Knowledge Graph Extraction Evaluation
Scores entity and relation extraction against the hand-labeled gold set in `../data/sample_triples.json`.
Overview
Knowledge Graph Extraction Evaluation
Scores entity and relation extraction against the hand-labeled gold set in ../data/sample_triples.json.
Running
From the repository root, install dependencies and set your API key:
uv sync --all-extras
cp .env.example .env # then edit .env to add ANTHROPIC_API_KEY
Then:
uv run python capabilities/knowledge_graph/evaluation/eval_extraction.py
Metrics
Entity P/R/F1 — an extracted entity counts as a true positive if its canonicalized name matches a gold entity in the same document. Canonicalization lowercases and maps known surface-form variants ("National Aeronautics and Space Administration" → "nasa") via data/alias_map.json.

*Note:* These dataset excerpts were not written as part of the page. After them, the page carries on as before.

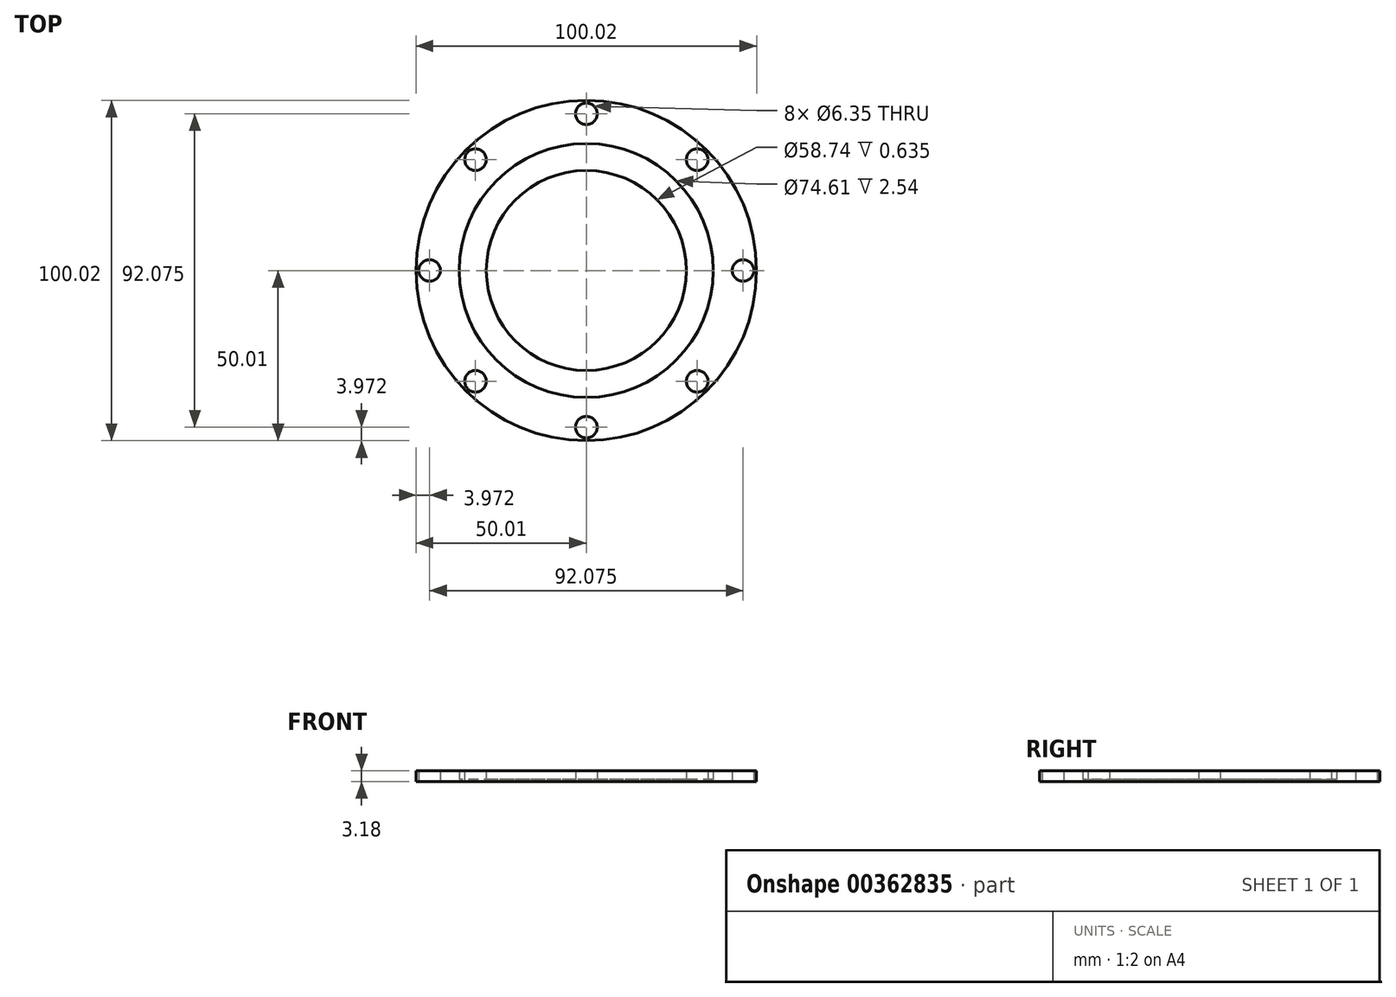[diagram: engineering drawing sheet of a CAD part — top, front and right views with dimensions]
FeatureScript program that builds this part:
annotation { "Feature Type Name" : "Feature", "Feature Type Description" : "" }
export const myFeature = defineFeature(function(context is Context, id is Id, definition is map)
    precondition{}
    {
        {
            var Q0;
            Q0=qCreatedBy(makeId("Top.planeOp"),FACE);
            var sketch = newSketch(context, id + "F0", { "sketchPlane" : qUnion([Q0])});
            skCircle(sketch, "E0", {"center": v(0, 0) * mm, "radius": 50 * mm});
            skCircle(sketch, "E1", {"center": v(0, 0) * mm, "radius": 37.3 * mm});
            skCircle(sketch, "E2", {"center": v(0, 0) * mm, "radius": 29.37 * mm});
            skCircle(sketch, "E3", {"center": v(0, 46.04) * mm, "radius": 3.18 * mm});
            skCircle(sketch, "E4", {"center": v(-32.55, 32.55) * mm, "radius": 3.18 * mm});
            skCircle(sketch, "E5", {"center": v(32.55, 32.55) * mm, "radius": 3.18 * mm});
            skCircle(sketch, "E6", {"center": v(46.04, 0) * mm, "radius": 3.18 * mm});
            skCircle(sketch, "E7", {"center": v(32.55, -32.55) * mm, "radius": 3.18 * mm});
            skCircle(sketch, "E8", {"center": v(0, -46.04) * mm, "radius": 3.18 * mm});
            skCircle(sketch, "E9", {"center": v(-32.55, -32.55) * mm, "radius": 3.18 * mm});
            skCircle(sketch, "E10", {"center": v(-46.04, 0) * mm, "radius": 3.18 * mm});
            skSolve(sketch);
        }
        {
            var Q0;
            Q0=makeQuery(id+"F0.imprint","IMPRINT",FACE,{"disambiguationData":[TD([[makeQuery(id+"F0.imprint","IMPRINT",EDGE,{"derivedFrom":sQuery(id+"F0.wireOp",EDGE,"E1")}),1.0]])]});
            extrude(context, id + "F1", {"entities" : qUnion([Q0]), "depth" : 0.64 * mm});
        }
        {
            var Q0;
            Q0 = qSketchRegion(id + "F0", true);
            extrude(context, id + "F2", {"entities" : qUnion([Q0]), "operationType" : NewBodyOperationType.ADD, "depth" : 3.17 * mm});
        }
    });
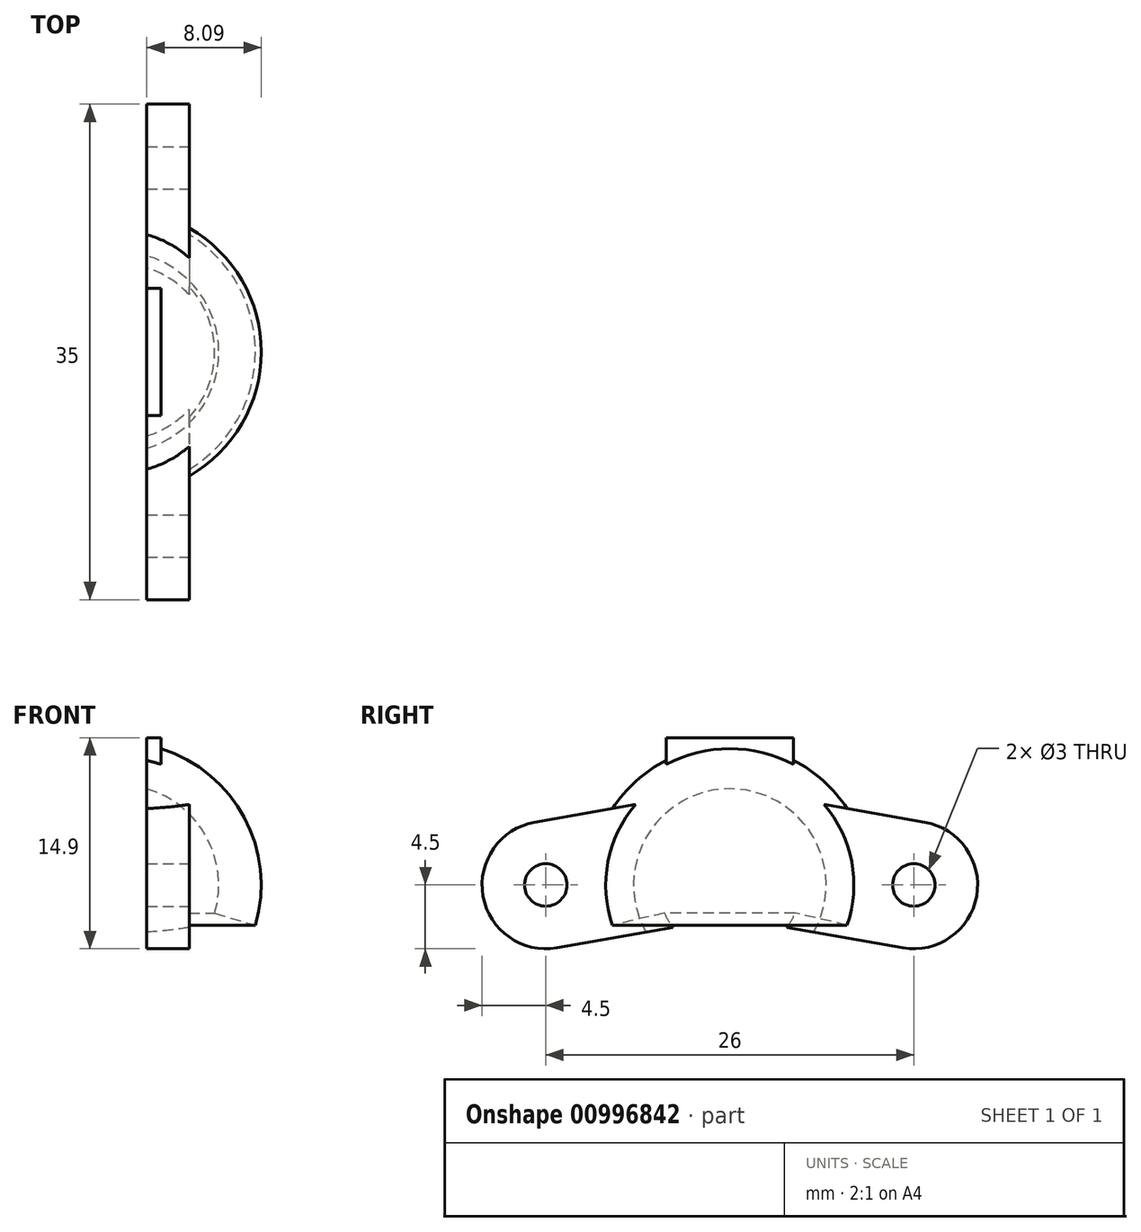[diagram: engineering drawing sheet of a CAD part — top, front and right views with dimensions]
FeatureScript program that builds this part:
annotation { "Feature Type Name" : "Feature", "Feature Type Description" : "" }
export const myFeature = defineFeature(function(context is Context, id is Id, definition is map)
    precondition{}
    {
        {
            var Q0;
            Q0=qCreatedBy(makeId("Front.planeOp"),FACE);
            var sketch = newSketch(context, id + "F0", { "sketchPlane" : qUnion([Q0])});
            skLineSegment(sketch, "E0", {"start": v(0, 0) * mm, "end": v(0, 35.27) * mm, "construction": true});
            skArc(sketch, "E1", {"start": v(6.8, 0) * mm, "mid": v(5.68, 6.25) * mm, "end": v(0, 9.09) * mm});
            skArc(sketch, "E2.0", {"start": v(9.68, -0.85) * mm, "mid": v(8.08, 8.04) * mm, "end": v(0, 12.09) * mm});
            skLineSegment(sketch, "E3", {"start": v(0, 9.09) * mm, "end": v(0, 12.09) * mm});
            skLineSegment(sketch, "E4", {"start": v(6.8, 0) * mm, "end": v(9.68, -0.85) * mm});
            skSolve(sketch);
        }
        {
            var Q0;
            Q0 = qSketchRegion(id + "F0", true);
            var Q1;
            Q1=sQuery(id+"F0.wireOp",EDGE,"E0");
            revolve(context, id + "F1", {"surfaceOperationType" : NewSurfaceOperationType.NEW, "entities" : qUnion([Q0]), "axis" : qUnion([Q1]), "revolveType" : RevolveType.FULL});
        }
        {
            var Q0;
            Q0=qCreatedBy(makeId("Right.planeOp"),FACE);
            var sketch = newSketch(context, id + "F2", { "sketchPlane" : qUnion([Q0])});
            skCircle(sketch, "E5", {"center": v(0, 30) * mm, "radius": 1.5 * mm});
            skArc(sketch, "E6", {"start": v(4.5, 30) * mm, "mid": v(0, 34.5) * mm, "end": v(-4.5, 30) * mm});
            skLineSegment(sketch, "E7", {"start": v(-4.5, 30) * mm, "end": v(-4.5, 25.5) * mm});
            skLineSegment(sketch, "E8", {"start": v(-4.5, 25.5) * mm, "end": v(4.5, 25.5) * mm});
            skLineSegment(sketch, "E9", {"start": v(4.5, 25.5) * mm, "end": v(4.5, 30) * mm});
            skSolve(sketch);
        }
        {
            var Q0;
            Q0 = qSketchRegion(id + "F2", true);
            extrude(context, id + "F3", {"entities" : qUnion([Q0]), "endBound" : BoundingType.SYMMETRIC, "depth" : 6 * mm, "offsetDistance" : 25 * mm});
        }
        {
            var Q0;
            Q0=makeQuery(id+"F3.opExtrude","SWEPT_FACE",FACE,{"disambiguationData":[OSD([sQuery(id+"F2.wireOp",EDGE,"E8")])]});
            extrude(context, id + "F4", {"entities" : qUnion([Q0]), "operationType" : NewBodyOperationType.ADD, "endBound" : BoundingType.UP_TO_NEXT, "depth" : 25 * mm, "offsetDistance" : 25 * mm});
        }
        {
            var Q0;
            Q0=qCreatedBy(makeId("Right.planeOp"),FACE);
            var sketch = newSketch(context, id + "F5", { "sketchPlane" : qUnion([Q0])});
            skLineSegment(sketch, "E10", {"start": v(13, 2) * mm, "end": v(0, 2) * mm, "construction": true});
            skCircle(sketch, "E11", {"center": v(13, 2) * mm, "radius": 1.5 * mm});
            skArc(sketch, "E12.0", {"start": v(12.22, -2.43) * mm, "mid": v(17.43, 1.22) * mm, "end": v(13.78, 6.43) * mm});
            skLineSegment(sketch, "E13", {"start": v(12.22, -2.43) * mm, "end": v(-1.56, 0) * mm});
            skLineSegment(sketch, "E14", {"start": v(-1.56, 0) * mm, "end": v(0, 8.86) * mm});
            skLineSegment(sketch, "E15", {"start": v(0, 8.86) * mm, "end": v(13.78, 6.43) * mm});
            skSolve(sketch);
        }
        {
            var Q0;
            Q0 = qSketchRegion(id + "F5", true);
            extrude(context, id + "F6", {"entities" : qUnion([Q0]), "oppositeDirection" : true, "depth" : 1 * mm, "offsetDistance" : 25 * mm, "hasSecondDirection" : true, "secondDirectionOppositeDirection" : false, "secondDirectionDepth" : 5 * mm});
        }
        {
            var Q0;
            Q0=makeQuery(id+"F6.opExtrude","SWEPT_BODY",BODY,{"disambiguationData":[OSD([sQuery(id+"F5.wireOp",EDGE,"E11"),sQuery(id+"F5.wireOp",EDGE,"E12.0"),sQuery(id+"F5.wireOp",EDGE,"E13"),sQuery(id+"F5.wireOp",EDGE,"E14"),sQuery(id+"F5.wireOp",EDGE,"E15")])]});
            var Q1;
            Q1=qCreatedBy(makeId("Front.planeOp"),FACE);
            mirror(context, id + "F7", {"operationType" : NewBodyOperationType.ADD, "entities" : qUnion([Q0]), "mirrorPlane" : qUnion([Q1])});
        }
        {
            var Q0;
            Q0=qCreatedBy(makeId("Front.planeOp"),FACE);
            var sketch = newSketch(context, id + "F8", { "sketchPlane" : qUnion([Q0])});
            skLineSegment(sketch, "E16", {"start": v(0, 0) * mm, "end": v(0, 17.38) * mm, "construction": true});
            skArc(sketch, "E17", {"start": v(0, -5.09) * mm, "mid": v(7.09, 2) * mm, "end": v(0, 9.09) * mm});
            skLineSegment(sketch, "E18", {"start": v(0, 9.09) * mm, "end": v(0, -5.09) * mm});
            skSolve(sketch);
        }
        {
            var Q0;
            Q0 = qSketchRegion(id + "F8", true);
            var Q1;
            Q1=sQuery(id+"F8.wireOp",EDGE,"E16");
            revolve(context, id + "F9", {"operationType" : NewBodyOperationType.REMOVE, "surfaceOperationType" : NewSurfaceOperationType.NEW, "entities" : qUnion([Q0]), "axis" : qUnion([Q1]), "revolveType" : RevolveType.FULL, "oppositeDirection" : true});
        }
        {
            var Q0;
            {var subQ0=sQuery(id+"F5.wireOp",EDGE,"E11");var subQ1=sQuery(id+"F5.wireOp",EDGE,"E12.0");var subQ2=sQuery(id+"F5.wireOp",EDGE,"E13");var subQ3=sQuery(id+"F5.wireOp",EDGE,"E15");var subQ4=makeQuery(id+"F6.opExtrude","CAP_FACE",FACE,{"disambiguationData":[OSD([subQ0,subQ1,subQ2,sQuery(id+"F5.wireOp",EDGE,"E14"),subQ3])],"isStart":true});Q0=makeQuery(id+"F9.boolean.opBoolean","SPLIT",FACE,{"disambiguationData":[TD([makeQuery(id+"F7.opPattern","COPY",FACE,{"derivedFrom":makeQuery(id+"F6.opExtrude","SWEPT_FACE",FACE,{"disambiguationData":[OSD([subQ0])]}),"instanceName":"1"})])],"derivedFrom":makeQuery(id+"F7.boolean.opBoolean","MERGE",FACE,{"derivedFrom":[subQ4,makeQuery(id+"F7.opPattern","COPY",FACE,{"derivedFrom":subQ4,"instanceName":"1"})]})});}
            var Q1;
            {var subQ0=sQuery(id+"F5.wireOp",EDGE,"E11");var subQ1=sQuery(id+"F5.wireOp",EDGE,"E12.0");var subQ2=sQuery(id+"F5.wireOp",EDGE,"E13");var subQ3=sQuery(id+"F5.wireOp",EDGE,"E15");var subQ4=makeQuery(id+"F6.opExtrude","CAP_FACE",FACE,{"disambiguationData":[OSD([subQ0,subQ1,subQ2,sQuery(id+"F5.wireOp",EDGE,"E14"),subQ3])],"isStart":false});Q1=makeQuery(id+"F9.boolean.opBoolean","SPLIT",FACE,{"disambiguationData":[TD([makeQuery(id+"F7.opPattern","COPY",FACE,{"derivedFrom":makeQuery(id+"F6.opExtrude","SWEPT_FACE",FACE,{"disambiguationData":[OSD([subQ0])]}),"instanceName":"1"})])],"derivedFrom":makeQuery(id+"F7.boolean.opBoolean","MERGE",FACE,{"derivedFrom":[subQ4,makeQuery(id+"F7.opPattern","COPY",FACE,{"derivedFrom":subQ4,"instanceName":"1"})]})});}
            cPlane(context, id + "F10", {"entities" : qUnion([Q0, Q1]), "cplaneType" : CPlaneType.MID_PLANE, "offset" : 25 * mm, "width" : 150 * mm, "height" : 150 * mm});
        }
        {
            var Q0;
            Q0=qCreatedBy(id+"F10.planeOp",FACE);
            var sketch = newSketch(context, id + "F11", { "sketchPlane" : qUnion([Q0])});
            skLineSegment(sketch, "E19.bottom", {"start": v(-17.5, 12.4) * mm, "end": v(17.5, 12.4) * mm});
            skLineSegment(sketch, "E19.top", {"start": v(-17.5, -2.5) * mm, "end": v(17.5, -2.5) * mm});
            skLineSegment(sketch, "E19.left", {"start": v(-17.5, 12.4) * mm, "end": v(-17.5, -2.5) * mm});
            skLineSegment(sketch, "E19.right", {"start": v(17.5, 12.4) * mm, "end": v(17.5, -2.5) * mm});
            skLineSegment(sketch, "E20", {"start": v(0, 12.4) * mm, "end": v(0, 0) * mm, "construction": true});
            skSolve(sketch);
        }
        {
            var Q0;
            Q0 = qSketchRegion(id + "F11", true);
            extrude(context, id + "F12", {"entities" : qUnion([Q0]), "operationType" : NewBodyOperationType.INTERSECT, "depth" : 25 * mm, "offsetDistance" : 25 * mm});
        }
    });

Relation P/R/F1 — a relation counts as a true positive if both canonicalized endpoints match a gold (source, target) pair. Predicate wording is ignored: "commanded" and "was commander of" both count, but so would a semantically wrong predicate like "destroyed" between the same two entities. This makes the reported relation recall an upper bound — it measures whether the extractor found the right connections, not whether it labeled them correctly. For stricter scoring you would add a predicate-similarity check (e.g. a Claude judge call per candidate pair).
Expected baseline
With claude-haiku-4-5 and the extraction prompt from the guide, expect roughly:
| Metric | P | R | F1 |
|---|---|---|---|
| Entities | 0.80–0.90 | 0.70–0.85 | 0.75–0.85 |
| Relations | 0.70–0.85 | 0.55–0.70 | 0.60–0.75 |
These ranges are indicative; actual scores vary run-to-run due to model non-determinism.
Recall on relations is the hard number — the extractor tends to be conservative, preferring fewer high-confidence edges over exhaustive coverage. Tuning the extraction prompt for higher recall (e.g. "extract every stated relationship, even minor ones") trades precision for recall.